Thomas Cromwell is the beloved Master Secretary of Hilary Mantel's Bring Up the Bodies, the sequel to Wolf Hall. Though the historical fact regarding Cromwell is not sugarcoated, Mantel somehow convinces the reader to fall in love with him just as thoroughly as the London women who are lining up to become the next Mrs. Cromwell.
While this is one of the things that I love about historical fiction, it makes me wish more than ever that there was a way to transport in time to learn the truth. I have the feeling that some of the truth lives in each of these stories.

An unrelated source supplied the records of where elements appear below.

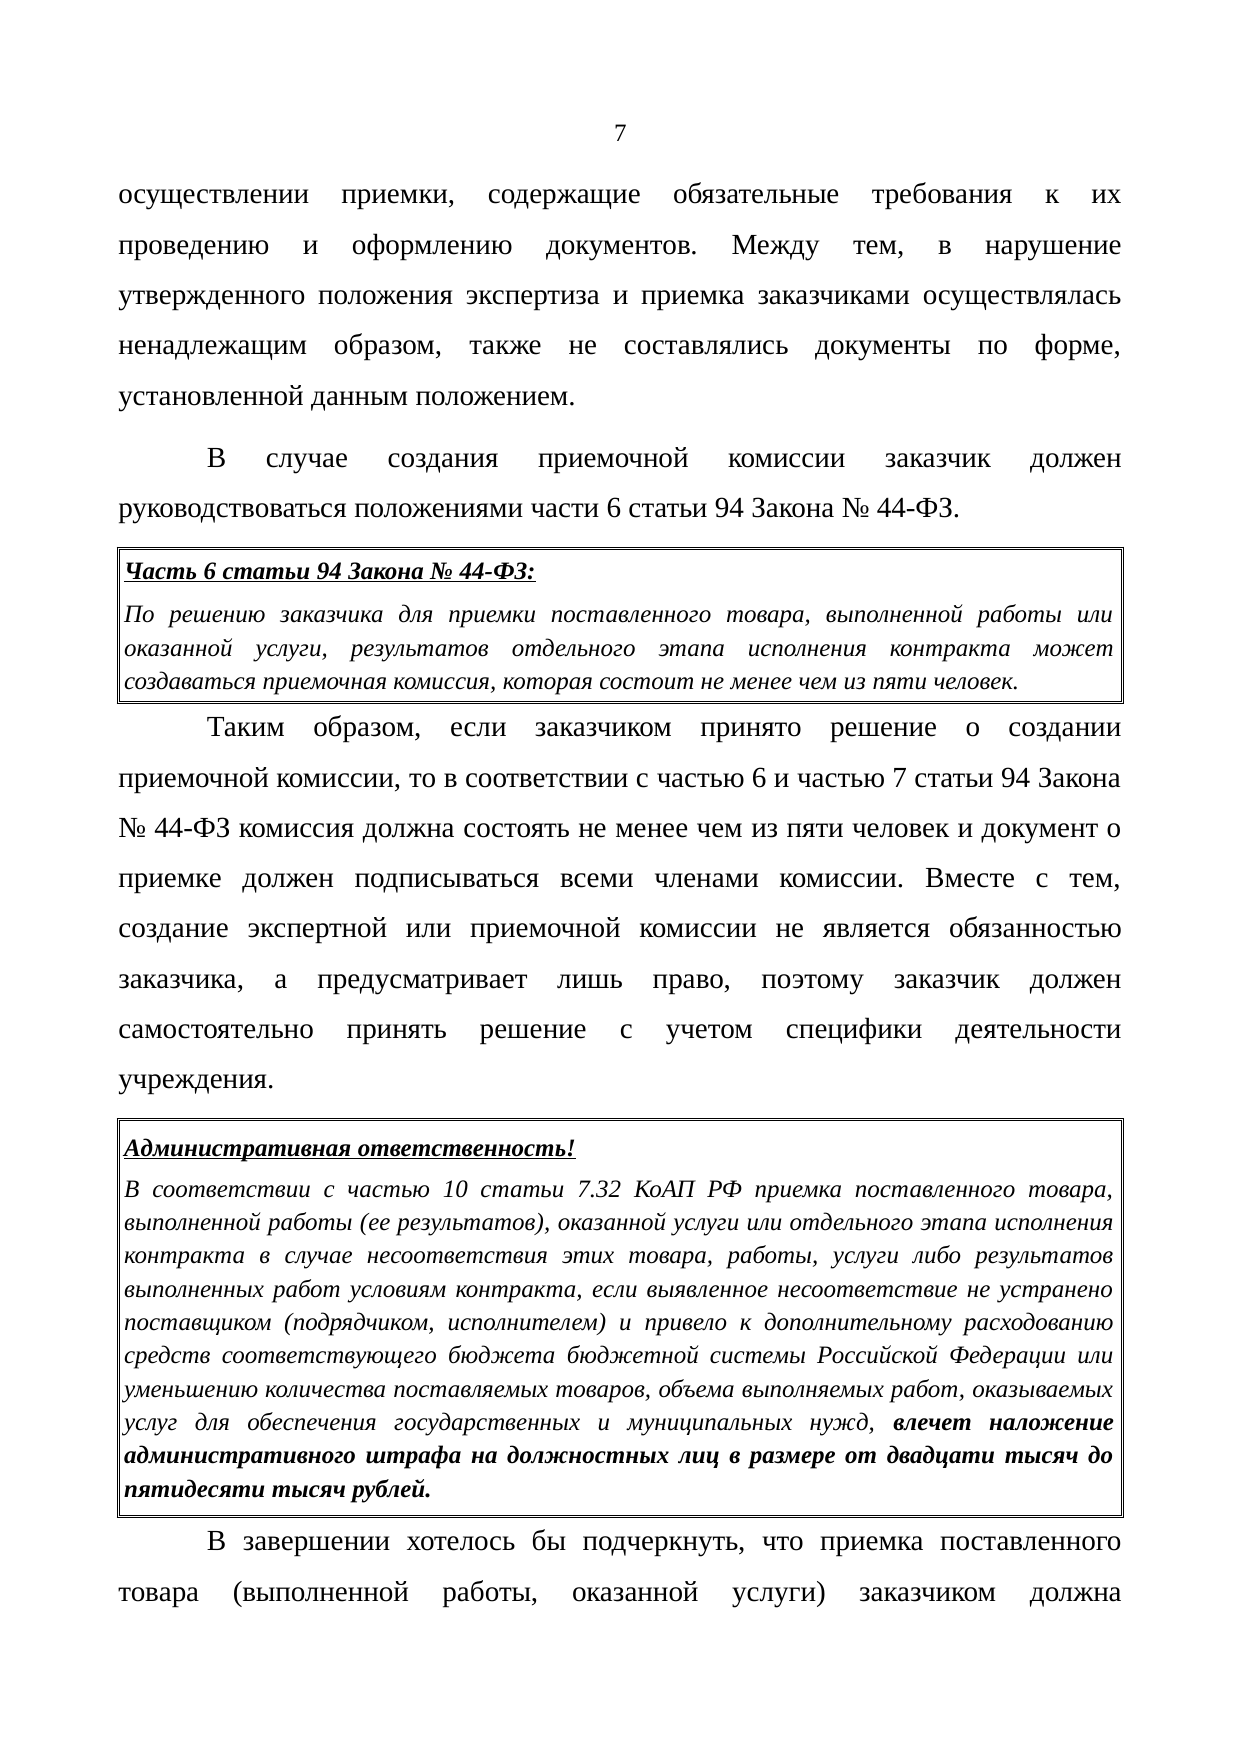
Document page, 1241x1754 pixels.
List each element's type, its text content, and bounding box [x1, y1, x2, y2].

text В завершении хотелось бы подчеркнуть, что приемка поставленного товара (выполненной работы, оказанной услуги) заказчиком должна [118, 1523, 1122, 1607]
table_header Административная ответственность! В соответствии с частью 10 статьи 7.32 КоАП РФ приемка поставленного товара, выполненной работы (ее результатов), оказанной услуги или отдельного этапа исполнения контракта в случае несоответствия этих товара, работы, услуги либо результатов выполненных работ условиям контракта, если выявленное несоответствие не устранено поставщиком (подрядчиком, исполнителем) и привело к дополнительному расходованию средств соответствующего бюджета бюджетной системы Российской Федерации или уменьшению количества поставляемых товаров, объема выполняемых работ, оказываемых услуг для обеспечения государственных и муниципальных нужд, влечет наложение административного штрафа на должностных лиц в размере от двадцати тысяч до пятидесяти тысяч рублей. [120, 1121, 1121, 1514]
table_header Часть 6 статьи 94 Закона № 44-ФЗ: По решению заказчика для приемки поставленного товара, выполненной работы или оказанной услуги, результатов отдельного этапа исполнения контракта может создаваться приемочная комиссия, которая состоит не менее чем из пяти человек. [120, 550, 1121, 701]
text осуществлении приемки, содержащие обязательные требования к их проведению и оформлению документов. Между тем, в нарушение утвержденного положения экспертиза и приемка заказчиками осуществлялась ненадлежащим образом, также не составлялись документы по форме, установленной данным положением. [118, 177, 1122, 411]
text В случае создания приемочной комиссии заказчик должен руководствоваться положениями части 6 статьи 94 Закона № 44-ФЗ. [118, 440, 1122, 524]
text Таким образом, если заказчиком принято решение о создании приемочной комиссии, то в соответствии с частью 6 и частью 7 статьи 94 Закона № 44-ФЗ комиссия должна состоять не менее чем из пяти человек и документ о приемке должен подписываться всеми членами комиссии. Вместе с тем, создание экспертной или приемочной комиссии не является обязанностью заказчика, а предусматривает лишь право, поэтому заказчик должен самостоятельно принять решение с учетом специфики деятельности учреждения. [118, 709, 1122, 1095]
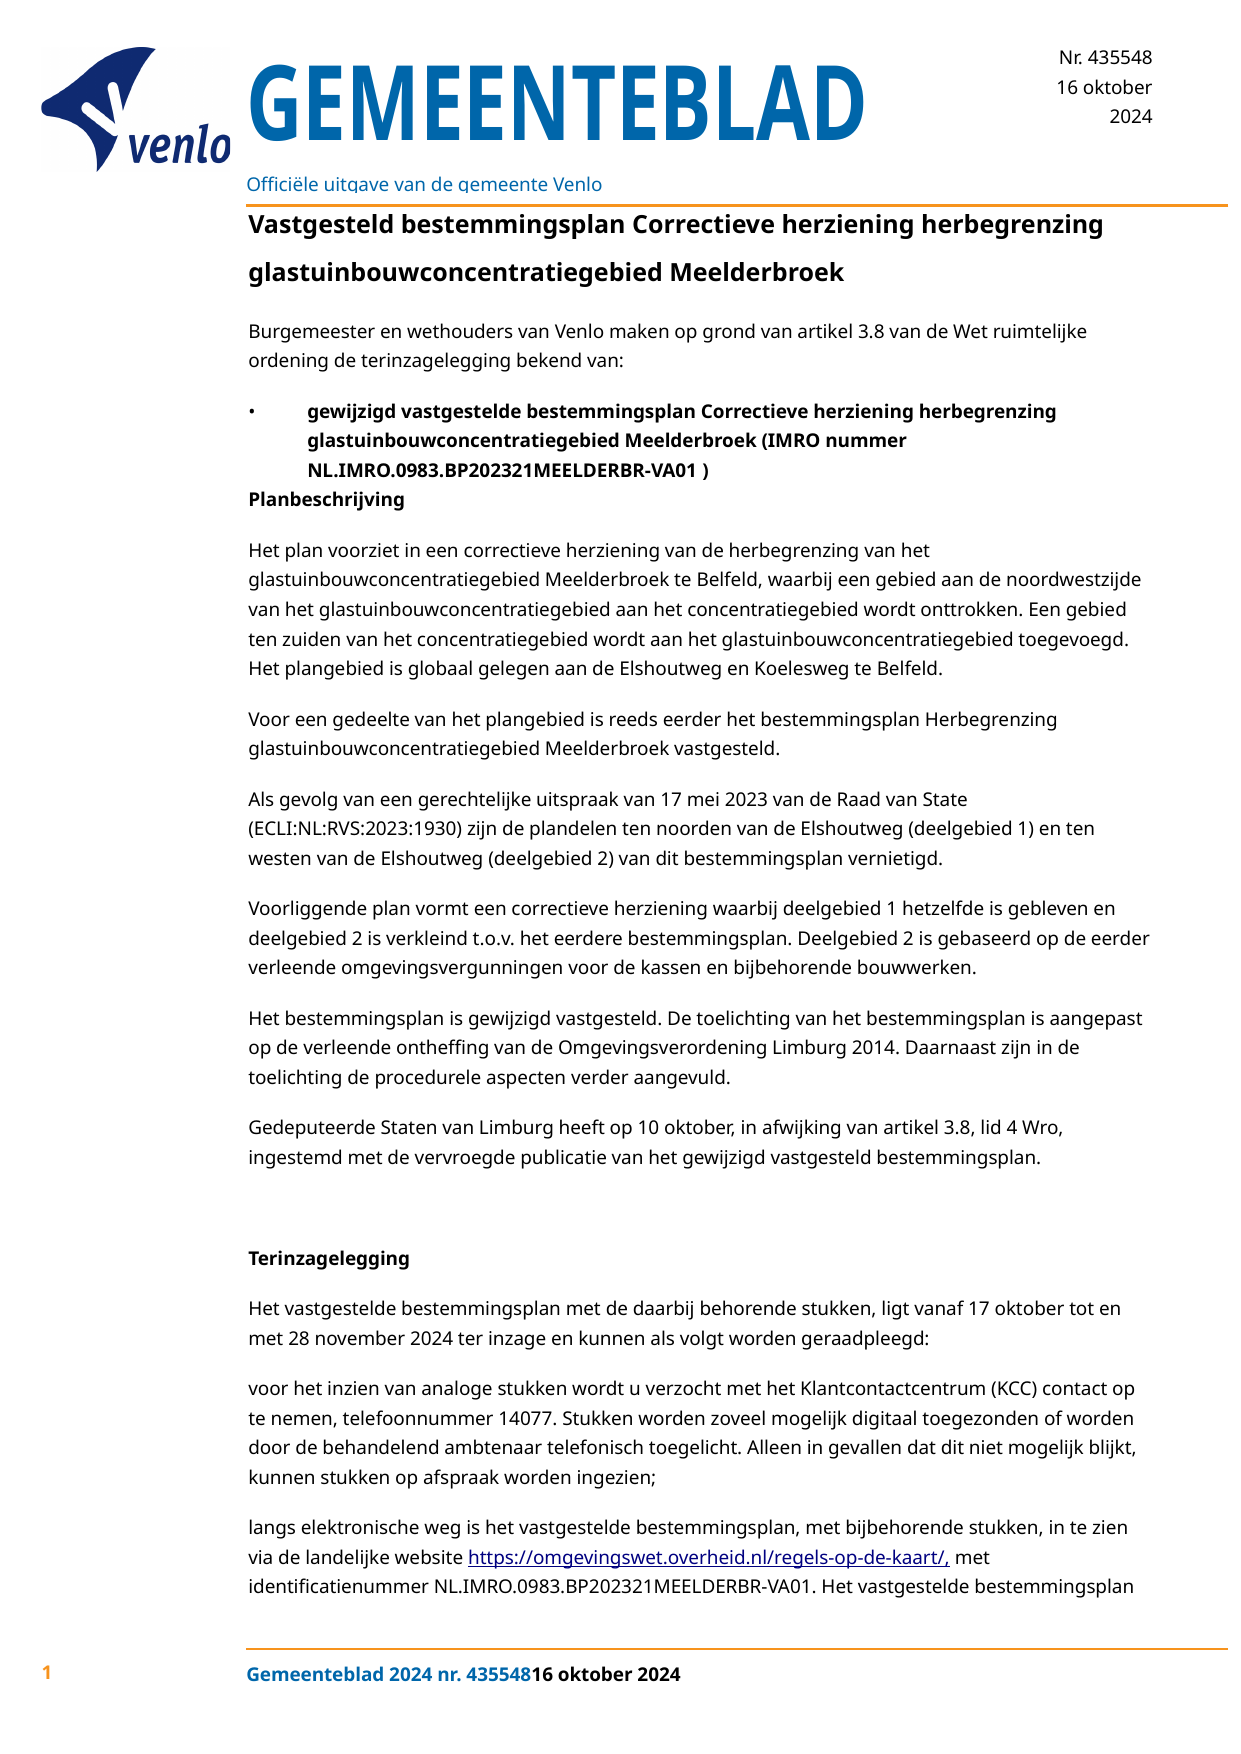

Bilyeau's Joanna is crushed when her way of life is decimated. The path that she felt God had called her to is not only destroyed but mocked. She sees Cromwell as a manipulative, greedy courtier who would sell his own mother to ingratiate himself to the king. (Well, maybe he would sell his father in either portrayal.) My heart swells as Joanna witnesses walls of ancient religious houses thoughtlessly torn down. King Henry first tells her she cannot be a nun, then tells her that former nuns and novices cannot marry. She is left undefined, God's path for her life blocked by Thomas Cromwell.
Both of these pictures of Tudor times have elements of truth in them. At the time of the Dissolution of the Monasteries, approximately 12,000 people lived in various religious houses. There were bound to have been some like the decidedly un-pious monks that Cromwell despises and others like the devout Joanna Stafford. As with most stories there are two sides that each carry their own amount of truth.
Despite how much I may adore Mantel's Cromwell, I still can find little excuse for the widespread destruction of historic buildings, documents, and treasure that occurred by his order. Did he truly hope to reinvent a system that would have worked better for the welfare of the general population? If he did, his hopes were not realized. Thousands of those who had devoted their lives to God would go on to starve or live in poverty after their homes were taken away, while those enriched turned out to be Henry and his cronies much more than the poor. There are indications that this wasn't Cromwell's intent, but it was the result.